Bruno Gerzeli

Personal information
- Full name: Bruno Livio Gerzeli
- Date of birth: 3 October 1925
- Place of birth: Monfalcone, Italy
- Date of death: 8 November 1982 (aged 57)
- Place of death: Salt Lake City, Utah, United States
- Position: Striker

Senior career*
- Years: Team / Apps / (Gls)
- 1942–1943: C.R.D.A Monfalcone
- 1945–1946: Monfalconese C.N.T.
- 1946–1947: Venezia / 1 / (0)
- 1947–1948: Marzotto Valdagno
- 1948–1949: Salernitana / 9 / (2)
- 1949–1950: Stabia
- 1950–1951: Biellese / 31 / (3)
- 1951–1952: Anconitana / 31 / (4)
- 1952: Deportivo Samarios / 20 / (5)
- 1954–1955: Aosta / 18 / (0)
- 1954–1955: Toronto Hungarians
- 1956–1958: Toronto Sparta
- 1963: K.F.C. Estonia

Managerial career
- 1963: K.F.C. Estonia

= Bruno Gerzeli =

Italian footballer (1925-1982)

Bruno Gerzeli (3 October 1925 – 8 November 1982) was an Italian professional footballer who played as a forward.

==Career==
Born in Monfalcone, Gerzeli, a winger, inside forward and centre-forward, started his career in the Serie C side C.R.D.A. Monfalcone, which was the team of his hometown Monfalcone. After World War II, Gerzeli played the 1945-46 Serie C season for Monfalconese (which was the new name of C.R.D.A. Monfalcone); he was then signed by Venezia, a team which was competing in the Serie A. Gerzeli only played one match during the 1946–47 Serie A season, on 6 July 1947, against Triestina. After this one-match experience, he left Venezia and moved to Marzotto Valdagno, coming back to Serie C. He played the Serie B championship in 1948–1949 with Salernitana. In 1952, he decided to leave Italy for Colombia, a nation in which professional football was well-paid because of the so-called El Dorado period.
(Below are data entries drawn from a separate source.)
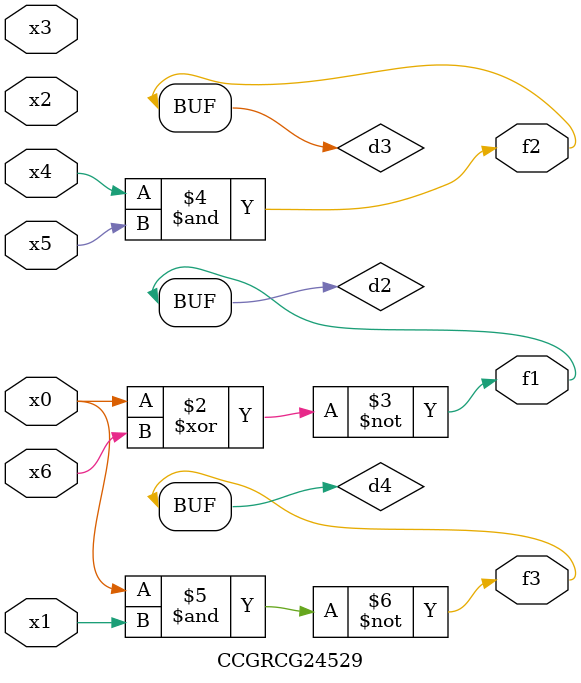
<source format=v>
module CCGRCG24529(
	input x0, x1, x2, x3, x4, x5, x6,
	output f1, f2, f3
);

	wire d1, d2, d3, d4;

	nor (d1, x0);
	xnor (d2, x0, x6);
	and (d3, x4, x5);
	nand (d4, x0, x1);
	assign f1 = d2;
	assign f2 = d3;
	assign f3 = d4;
endmodule

</source>
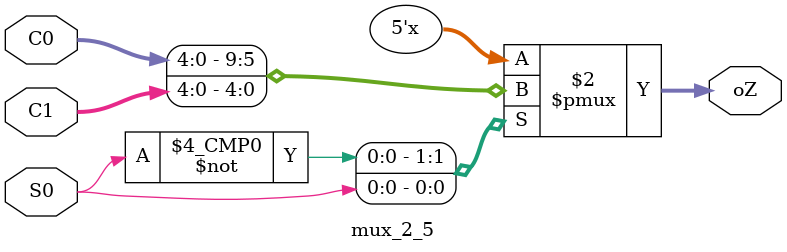
<source format=v>
`timescale 1ns / 1ns

module mux_2_5(
    input [4:0] C0,
    input [4:0] C1,
    input S0,
    output reg [4:0] oZ
    );

    always @ (C0 or C1 or S0) begin
        case(S0)
            1'b0: oZ <= C0;
            1'b1: oZ <= C1;
        endcase
   end
   
endmodule
</source>
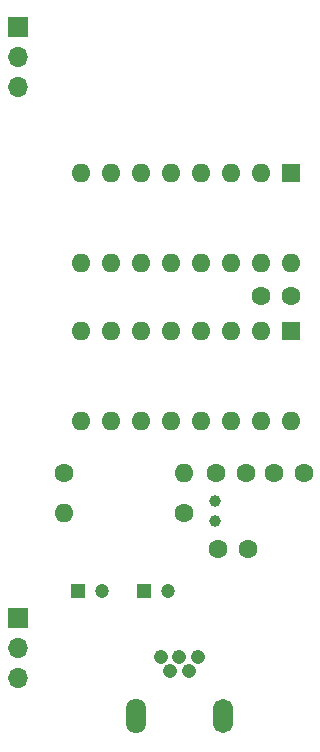
<source format=gts>
G04 #@! TF.GenerationSoftware,KiCad,Pcbnew,6.0.1-79c1e3a40b~116~ubuntu21.04.1*
G04 #@! TF.CreationDate,2022-02-15T17:09:18-05:00*
G04 #@! TF.ProjectId,signal_generator,7369676e-616c-45f6-9765-6e657261746f,rev?*
G04 #@! TF.SameCoordinates,Original*
G04 #@! TF.FileFunction,Soldermask,Top*
G04 #@! TF.FilePolarity,Negative*
%FSLAX46Y46*%
G04 Gerber Fmt 4.6, Leading zero omitted, Abs format (unit mm)*
G04 Created by KiCad (PCBNEW 6.0.1-79c1e3a40b~116~ubuntu21.04.1) date 2022-02-15 17:09:18*
%MOMM*%
%LPD*%
G01*
G04 APERTURE LIST*
%ADD10C,1.600000*%
%ADD11R,1.700000X1.700000*%
%ADD12O,1.700000X1.700000*%
%ADD13C,1.208000*%
%ADD14O,1.700000X2.900000*%
%ADD15O,1.700000X2.980000*%
%ADD16O,1.600000X1.600000*%
%ADD17R,1.600000X1.600000*%
%ADD18C,1.000000*%
%ADD19R,1.200000X1.200000*%
%ADD20C,1.200000*%
G04 APERTURE END LIST*
D10*
X104300000Y-110200000D03*
X106800000Y-110200000D03*
X104500000Y-116600000D03*
X107000000Y-116600000D03*
X111700000Y-110200000D03*
X109200000Y-110200000D03*
X108100000Y-95200000D03*
X110600000Y-95200000D03*
D11*
X87500000Y-72460000D03*
D12*
X87500000Y-75000000D03*
X87500000Y-77540000D03*
D11*
X87500000Y-122460000D03*
D12*
X87500000Y-125000000D03*
X87500000Y-127540000D03*
D13*
X99600000Y-125750000D03*
X100400000Y-126950000D03*
X101200000Y-125750000D03*
X102000000Y-126950000D03*
X102800000Y-125750000D03*
D14*
X104850000Y-130800000D03*
D15*
X97550000Y-130800000D03*
D10*
X91400000Y-110200000D03*
D16*
X101560000Y-110200000D03*
D10*
X101560000Y-113600000D03*
D16*
X91400000Y-113600000D03*
D17*
X110630000Y-98130000D03*
D16*
X108090000Y-98130000D03*
X105550000Y-98130000D03*
X103010000Y-98130000D03*
X100470000Y-98130000D03*
X97930000Y-98130000D03*
X95390000Y-98130000D03*
X92850000Y-98130000D03*
X92850000Y-105750000D03*
X95390000Y-105750000D03*
X97930000Y-105750000D03*
X100470000Y-105750000D03*
X103010000Y-105750000D03*
X105550000Y-105750000D03*
X108090000Y-105750000D03*
X110630000Y-105750000D03*
D17*
X110600000Y-84800000D03*
D16*
X108060000Y-84800000D03*
X105520000Y-84800000D03*
X102980000Y-84800000D03*
X100440000Y-84800000D03*
X97900000Y-84800000D03*
X95360000Y-84800000D03*
X92820000Y-84800000D03*
X92820000Y-92420000D03*
X95360000Y-92420000D03*
X97900000Y-92420000D03*
X100440000Y-92420000D03*
X102980000Y-92420000D03*
X105520000Y-92420000D03*
X108060000Y-92420000D03*
X110600000Y-92420000D03*
D18*
X104200000Y-114250000D03*
X104200000Y-112550000D03*
D19*
X92600000Y-120200000D03*
D20*
X94600000Y-120200000D03*
D19*
X98200000Y-120200000D03*
D20*
X100200000Y-120200000D03*
M02*

</source>
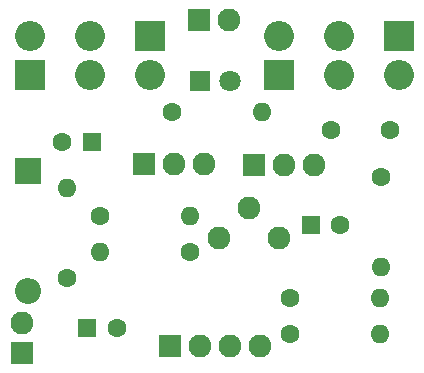
<source format=gbr>
%TF.GenerationSoftware,KiCad,Pcbnew,6.0.0+dfsg1-2*%
%TF.CreationDate,2022-01-11T21:34:30+02:00*%
%TF.ProjectId,sesenta-y-nueve,73657365-6e74-4612-9d79-2d6e75657665,rev?*%
%TF.SameCoordinates,Original*%
%TF.FileFunction,Soldermask,Bot*%
%TF.FilePolarity,Negative*%
%FSLAX46Y46*%
G04 Gerber Fmt 4.6, Leading zero omitted, Abs format (unit mm)*
G04 Created by KiCad (PCBNEW 6.0.0+dfsg1-2) date 2022-01-11 21:34:30*
%MOMM*%
%LPD*%
G01*
G04 APERTURE LIST*
%ADD10R,2.540000X2.540000*%
%ADD11O,2.540000X2.540000*%
%ADD12R,1.930400X1.930400*%
%ADD13O,1.930400X1.930400*%
%ADD14C,1.600000*%
%ADD15O,1.600000X1.600000*%
%ADD16R,2.200000X2.200000*%
%ADD17O,2.200000X2.200000*%
%ADD18R,1.600000X1.600000*%
%ADD19R,1.800000X1.800000*%
%ADD20C,1.800000*%
G04 APERTURE END LIST*
D10*
%TO.C,RV5*%
X155150000Y-86960000D03*
D11*
X150070000Y-86960000D03*
X144990000Y-86960000D03*
%TD*%
D12*
%TO.C,J2*%
X123200000Y-113770000D03*
D13*
X123200000Y-111230000D03*
%TD*%
D14*
%TO.C,R4*%
X129850000Y-102225000D03*
D15*
X137470000Y-102225000D03*
%TD*%
D10*
%TO.C,RV2*%
X134100000Y-86960000D03*
D11*
X129020000Y-86960000D03*
X123940000Y-86960000D03*
%TD*%
D12*
%TO.C,J1*%
X135790000Y-113200000D03*
D13*
X138330000Y-113200000D03*
X140870000Y-113200000D03*
X143410000Y-113200000D03*
%TD*%
D10*
%TO.C,RV1*%
X144990000Y-90230000D03*
D11*
X150070000Y-90230000D03*
X155150000Y-90230000D03*
%TD*%
D12*
%TO.C,J3*%
X138270000Y-85630000D03*
D13*
X140810000Y-85630000D03*
%TD*%
D14*
%TO.C,R7*%
X145925000Y-112200000D03*
D15*
X153545000Y-112200000D03*
%TD*%
D16*
%TO.C,D1*%
X123710000Y-98350000D03*
D17*
X123710000Y-108510000D03*
%TD*%
D14*
%TO.C,R5*%
X153625000Y-98900000D03*
D15*
X153625000Y-106520000D03*
%TD*%
D14*
%TO.C,R2*%
X137475000Y-105275000D03*
D15*
X129855000Y-105275000D03*
%TD*%
D18*
%TO.C,C3*%
X129150000Y-95900000D03*
D14*
X126650000Y-95900000D03*
%TD*%
D10*
%TO.C,RV4*%
X123940000Y-90230000D03*
D11*
X129020000Y-90230000D03*
X134100000Y-90230000D03*
%TD*%
D13*
%TO.C,RV3*%
X139885000Y-104075000D03*
X142425000Y-101535000D03*
X144965000Y-104075000D03*
%TD*%
D18*
%TO.C,C1*%
X147700000Y-102950000D03*
D14*
X150200000Y-102950000D03*
%TD*%
D18*
%TO.C,C2*%
X128775000Y-111675000D03*
D14*
X131275000Y-111675000D03*
%TD*%
%TO.C,R1*%
X145925000Y-109150000D03*
D15*
X153545000Y-109150000D03*
%TD*%
D14*
%TO.C,R3*%
X127075000Y-107450000D03*
D15*
X127075000Y-99830000D03*
%TD*%
D12*
%TO.C,Q1*%
X142860000Y-97900000D03*
D13*
X145400000Y-97900000D03*
X147940000Y-97900000D03*
%TD*%
D14*
%TO.C,C4*%
X149425000Y-94875000D03*
X154425000Y-94875000D03*
%TD*%
%TO.C,R6*%
X135910000Y-93380000D03*
D15*
X143530000Y-93380000D03*
%TD*%
D12*
%TO.C,Q2*%
X133585000Y-97800000D03*
D13*
X136125000Y-97800000D03*
X138665000Y-97800000D03*
%TD*%
D19*
%TO.C,D2*%
X138290000Y-90790000D03*
D20*
X140830000Y-90790000D03*
%TD*%
M02*

</source>
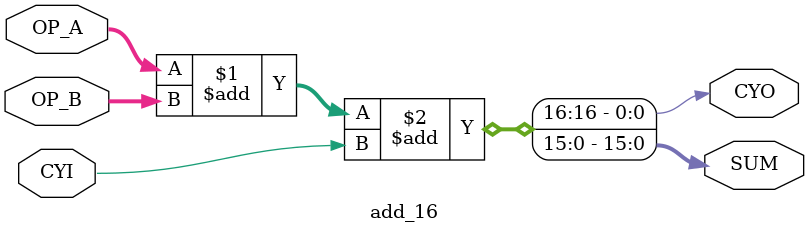
<source format=v>
module add_16 #(
	parameter WIDTH = 16
) (
	input [WIDTH-1:0]OP_A,OP_B,
	input CYI,
	output [WIDTH-1:0]SUM,
	output CYO
);
	assign {CYO,SUM} = OP_A+OP_B+CYI;
endmodule
</source>
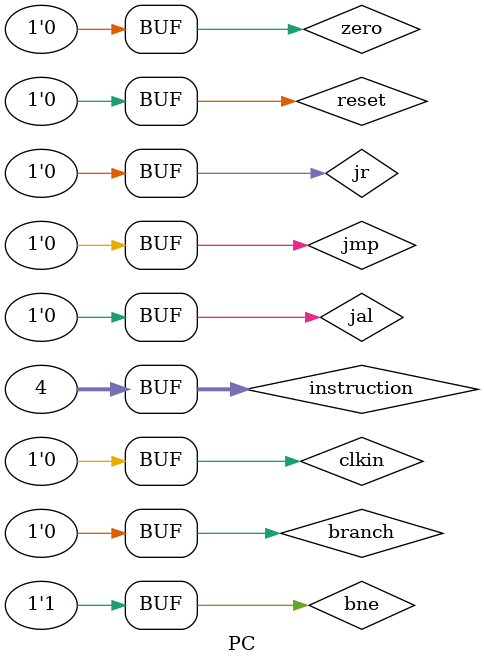
<source format=v>
`timescale 1ns / 1ps


module PC;
reg branch, zero,jmp;
reg clkin;wire [31:0] PC;
reg reset;
wire jal,jr;reg bne;
wire [31:0] instruction;
wire [31:0] branch_addr;
PCctr ut(
    .clkin(clkin),
    .reset(reset),
    .next_pc(PC),
    .branch(branch),
    .zero(zero),
    .jmp(jmp),
    .jal(jal),
    .jr(jr),
    .bne(bne),
    .branch_Addr(branch_addr),
    .instruction(instruction));    
assign instruction = 32'h0000_0004;
assign jal = 0;assign jr = 0;

parameter PERIOD = 20; 
initial begin
clkin = 0;
jmp = 0;
reset = 1;
branch = 0;
zero = 0;
bne = 0;
#10 clkin = 1;
#10 reset = 0;
end
always begin
clkin = 1;
#(PERIOD/2) clkin = 0;
#(PERIOD/2) ;
end
always begin
#500 
 branch = 1;
 zero = 1;
#20
 branch = 0;
 bne = 1;
#20 
 zero = 0;
end
endmodule


</source>
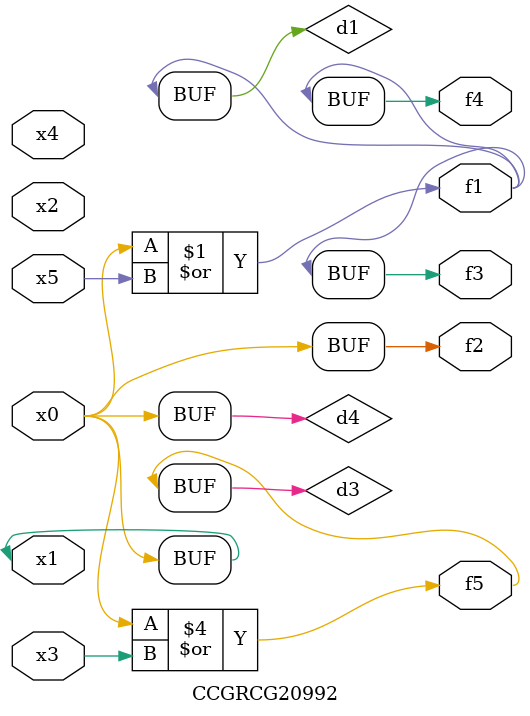
<source format=v>
module CCGRCG20992(
	input x0, x1, x2, x3, x4, x5,
	output f1, f2, f3, f4, f5
);

	wire d1, d2, d3, d4;

	or (d1, x0, x5);
	xnor (d2, x1, x4);
	or (d3, x0, x3);
	buf (d4, x0, x1);
	assign f1 = d1;
	assign f2 = d4;
	assign f3 = d1;
	assign f4 = d1;
	assign f5 = d3;
endmodule

</source>
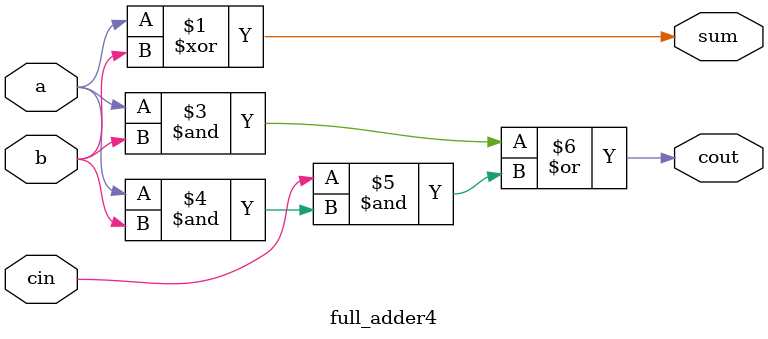
<source format=v>
module full_adder4(a,b,cin,sum,cout);
input a,b,cin;
output sum,cout;
assign sum = a^b^1'b0;
assign cout = a&b|cin&(a&b); 
// initial begin
//     $display("The incorrect adder with xor1 having in2/0");
// end   
endmodule
</source>
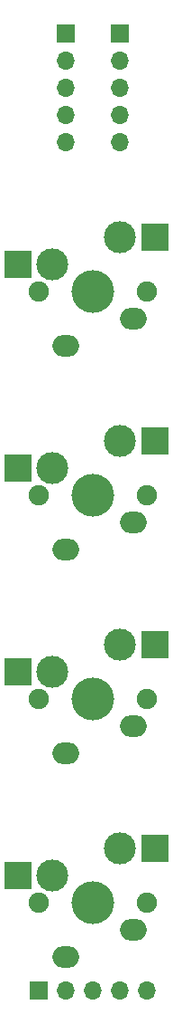
<source format=gbr>
%TF.GenerationSoftware,KiCad,Pcbnew,(6.0.1-0)*%
%TF.CreationDate,2022-01-31T23:33:37+08:00*%
%TF.ProjectId,Phalanx,5068616c-616e-4782-9e6b-696361645f70,rev?*%
%TF.SameCoordinates,Original*%
%TF.FileFunction,Soldermask,Bot*%
%TF.FilePolarity,Negative*%
%FSLAX46Y46*%
G04 Gerber Fmt 4.6, Leading zero omitted, Abs format (unit mm)*
G04 Created by KiCad (PCBNEW (6.0.1-0)) date 2022-01-31 23:33:37*
%MOMM*%
%LPD*%
G01*
G04 APERTURE LIST*
%ADD10R,1.700000X1.700000*%
%ADD11O,1.700000X1.700000*%
%ADD12C,1.900000*%
%ADD13C,3.000000*%
%ADD14C,4.000000*%
%ADD15R,2.550000X2.500000*%
%ADD16O,2.500000X2.000000*%
G04 APERTURE END LIST*
D10*
%TO.C,J3*%
X96520000Y-144145000D03*
D11*
X99060000Y-144145000D03*
X101600000Y-144145000D03*
X104140000Y-144145000D03*
X106680000Y-144145000D03*
%TD*%
D12*
%TO.C,SW4*%
X106680000Y-135890000D03*
D13*
X104140000Y-130810000D03*
D12*
X96520000Y-135890000D03*
D14*
X101600000Y-135890000D03*
D13*
X97790000Y-133350000D03*
D15*
X94515000Y-133350000D03*
D16*
X99060000Y-140970000D03*
X105410000Y-138430000D03*
D15*
X107442000Y-130810000D03*
%TD*%
D12*
%TO.C,SW3*%
X106680000Y-116840000D03*
D13*
X104140000Y-111760000D03*
D12*
X96520000Y-116840000D03*
D14*
X101600000Y-116840000D03*
D13*
X97790000Y-114300000D03*
D15*
X94515000Y-114300000D03*
D16*
X99060000Y-121920000D03*
X105410000Y-119380000D03*
D15*
X107442000Y-111760000D03*
%TD*%
D12*
%TO.C,SW2*%
X106680000Y-97790000D03*
D13*
X104140000Y-92710000D03*
D12*
X96520000Y-97790000D03*
D14*
X101600000Y-97790000D03*
D13*
X97790000Y-95250000D03*
D15*
X94515000Y-95250000D03*
D16*
X99060000Y-102870000D03*
X105410000Y-100330000D03*
D15*
X107442000Y-92710000D03*
%TD*%
D12*
%TO.C,SW1*%
X106680000Y-78740000D03*
D13*
X104140000Y-73660000D03*
D12*
X96520000Y-78740000D03*
D14*
X101600000Y-78740000D03*
D13*
X97790000Y-76200000D03*
D15*
X94515000Y-76200000D03*
D16*
X99060000Y-83820000D03*
X105410000Y-81280000D03*
D15*
X107442000Y-73660000D03*
%TD*%
D10*
%TO.C,J1*%
X104140000Y-54610000D03*
D11*
X104140000Y-57150000D03*
X104140000Y-59690000D03*
X104140000Y-62230000D03*
X104140000Y-64770000D03*
%TD*%
D10*
%TO.C,J2*%
X99060000Y-54610000D03*
D11*
X99060000Y-57150000D03*
X99060000Y-59690000D03*
X99060000Y-62230000D03*
X99060000Y-64770000D03*
%TD*%
M02*

</source>
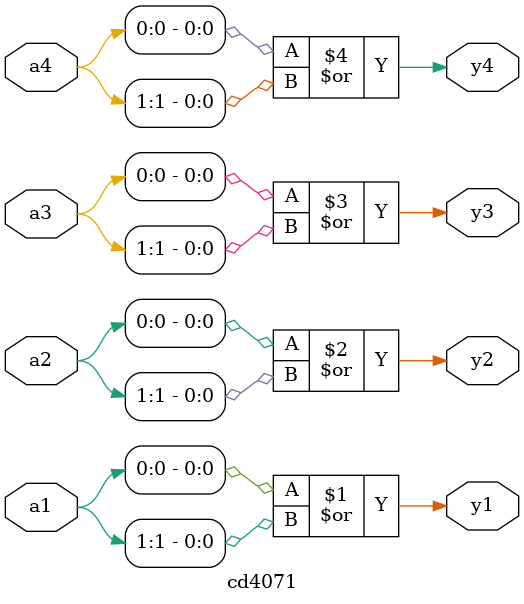
<source format=v>
module cd4071 (
    input wire [1:0] a1,
    input wire [1:0] a2,
    input wire [1:0] a3,
    input wire [1:0] a4,
    output wire y1,
    output wire y2,
    output wire y3,
    output wire y4
);

    // 实例化4个2输入或门
    assign y1 = a1[0] | a1[1];
    assign y2 = a2[0] | a2[1];
    assign y3 = a3[0] | a3[1];
    assign y4 = a4[0] | a4[1];

endmodule    
</source>
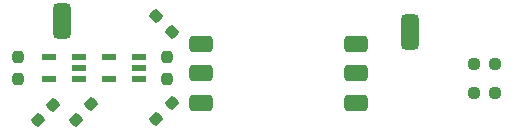
<source format=gbr>
G04 #@! TF.GenerationSoftware,KiCad,Pcbnew,(6.0.6-0)*
G04 #@! TF.CreationDate,2022-11-05T02:28:38-04:00*
G04 #@! TF.ProjectId,Twins Main PCB,5477696e-7320-44d6-9169-6e205043422e,1*
G04 #@! TF.SameCoordinates,Original*
G04 #@! TF.FileFunction,Paste,Top*
G04 #@! TF.FilePolarity,Positive*
%FSLAX46Y46*%
G04 Gerber Fmt 4.6, Leading zero omitted, Abs format (unit mm)*
G04 Created by KiCad (PCBNEW (6.0.6-0)) date 2022-11-05 02:28:38*
%MOMM*%
%LPD*%
G01*
G04 APERTURE LIST*
G04 Aperture macros list*
%AMRoundRect*
0 Rectangle with rounded corners*
0 $1 Rounding radius*
0 $2 $3 $4 $5 $6 $7 $8 $9 X,Y pos of 4 corners*
0 Add a 4 corners polygon primitive as box body*
4,1,4,$2,$3,$4,$5,$6,$7,$8,$9,$2,$3,0*
0 Add four circle primitives for the rounded corners*
1,1,$1+$1,$2,$3*
1,1,$1+$1,$4,$5*
1,1,$1+$1,$6,$7*
1,1,$1+$1,$8,$9*
0 Add four rect primitives between the rounded corners*
20,1,$1+$1,$2,$3,$4,$5,0*
20,1,$1+$1,$4,$5,$6,$7,0*
20,1,$1+$1,$6,$7,$8,$9,0*
20,1,$1+$1,$8,$9,$2,$3,0*%
G04 Aperture macros list end*
%ADD10RoundRect,0.237500X0.344715X-0.008839X-0.008839X0.344715X-0.344715X0.008839X0.008839X-0.344715X0*%
%ADD11RoundRect,0.237500X0.008839X0.344715X-0.344715X-0.008839X-0.008839X-0.344715X0.344715X0.008839X0*%
%ADD12RoundRect,0.350000X0.650000X0.350000X-0.650000X0.350000X-0.650000X-0.350000X0.650000X-0.350000X0*%
%ADD13RoundRect,0.237500X-0.008839X-0.344715X0.344715X0.008839X0.008839X0.344715X-0.344715X-0.008839X0*%
%ADD14RoundRect,0.350000X-0.650000X-0.350000X0.650000X-0.350000X0.650000X0.350000X-0.650000X0.350000X0*%
%ADD15RoundRect,0.375000X0.375000X-1.125000X0.375000X1.125000X-0.375000X1.125000X-0.375000X-1.125000X0*%
%ADD16RoundRect,0.237500X0.250000X0.237500X-0.250000X0.237500X-0.250000X-0.237500X0.250000X-0.237500X0*%
%ADD17RoundRect,0.237500X0.237500X-0.250000X0.237500X0.250000X-0.237500X0.250000X-0.237500X-0.250000X0*%
%ADD18RoundRect,0.088500X0.516500X0.206500X-0.516500X0.206500X-0.516500X-0.206500X0.516500X-0.206500X0*%
%ADD19RoundRect,0.237500X-0.237500X0.250000X-0.237500X-0.250000X0.237500X-0.250000X0.237500X0.250000X0*%
G04 APERTURE END LIST*
D10*
X134645235Y-98945235D03*
X133354765Y-97654765D03*
D11*
X134645235Y-105004765D03*
X133354765Y-106295235D03*
D12*
X150275000Y-104975000D03*
D13*
X126554765Y-106395235D03*
X127845235Y-105104765D03*
D14*
X137125000Y-102475000D03*
D15*
X154800000Y-98990000D03*
X125370000Y-98010000D03*
D16*
X162062500Y-104150000D03*
X160237500Y-104150000D03*
D12*
X150275000Y-102475000D03*
D16*
X162062500Y-101700000D03*
X160237500Y-101700000D03*
D17*
X134225000Y-102912500D03*
X134225000Y-101087500D03*
D13*
X123329765Y-106420235D03*
X124620235Y-105129765D03*
D18*
X131880000Y-102975000D03*
X131880000Y-102025000D03*
X131880000Y-101075000D03*
X129370000Y-101075000D03*
X129370000Y-102975000D03*
D14*
X137125000Y-104975000D03*
X137125000Y-99975000D03*
D19*
X121625000Y-101087500D03*
X121625000Y-102912500D03*
D12*
X150275000Y-99975000D03*
D18*
X126792500Y-102950000D03*
X126792500Y-102000000D03*
X126792500Y-101050000D03*
X124282500Y-101050000D03*
X124282500Y-102950000D03*
M02*

</source>
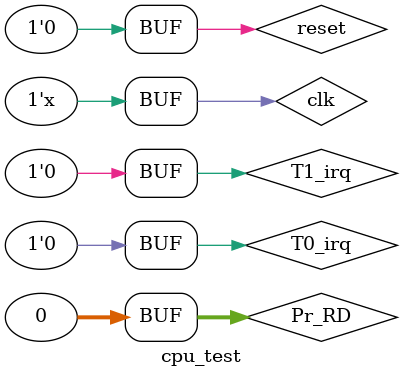
<source format=v>
`timescale 1ns / 1ps


module cpu_test;

	// Inputs
	reg clk;
	reg reset;
	reg [31:0] Pr_RD;
	reg T0_irq;
	reg T1_irq;

	// Outputs
	wire [31:2] PrAddr;
	wire [31:0] Pr_WD;
	wire PrWe;

	// Instantiate the Unit Under Test (UUT)
	cpu uut (
		.clk(clk), 
		.reset(reset), 
		.Pr_RD(Pr_RD), 
		.T0_irq(T0_irq), 
		.T1_irq(T1_irq), 
		.PrAddr(PrAddr), 
		.Pr_WD(Pr_WD), 
		.PrWe(PrWe)
	);

	initial begin
		// Initialize Inputs
		clk = 0;
		reset = 0;
		Pr_RD = 0;
		T0_irq = 0;
		T1_irq = 0;

		// Wait 100 ns for global reset to finish
		#100;
        
		// Add stimulus here

	end
	always
	#5 clk=~clk;
      
endmodule


</source>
He played for Deportivo Samarios in Colombia along with two other Italian footballers, Corrado Contin and Alessandro Adam. He collected 20 appearances with Samarios, scoring five goals (the first of which was scored against Atlético Nacional on 1 June 1952). In the summer of 1954 he played in the National Soccer League (NSL) with Toronto Hungarians. In 1956, he continued playing in the NSL with Toronto Sparta, and was suspended by the league until 1960 after an incident with a referee in late 1958. In 1963, he served as a player-coach for K.F.C. Estonia in the National Soccer League.

==Personal life==
After he retired from playing, Gerzeli emigrated to Canada in 1954. He married and moved to the United States where he coached the Brigham Young University soccer program. He was originally baptized as a Roman Catholic, but later converted to Mormonism.
In early 1980, Gerzeli volunteered to coach the Olympus High School soccer team. The following year this team won the 4A State soccer tournament as significant underdogs to neighboring Skyline High School.

Gerzeli died in Salt Lake City on November 8, 1982, due to hepatitis of the liver.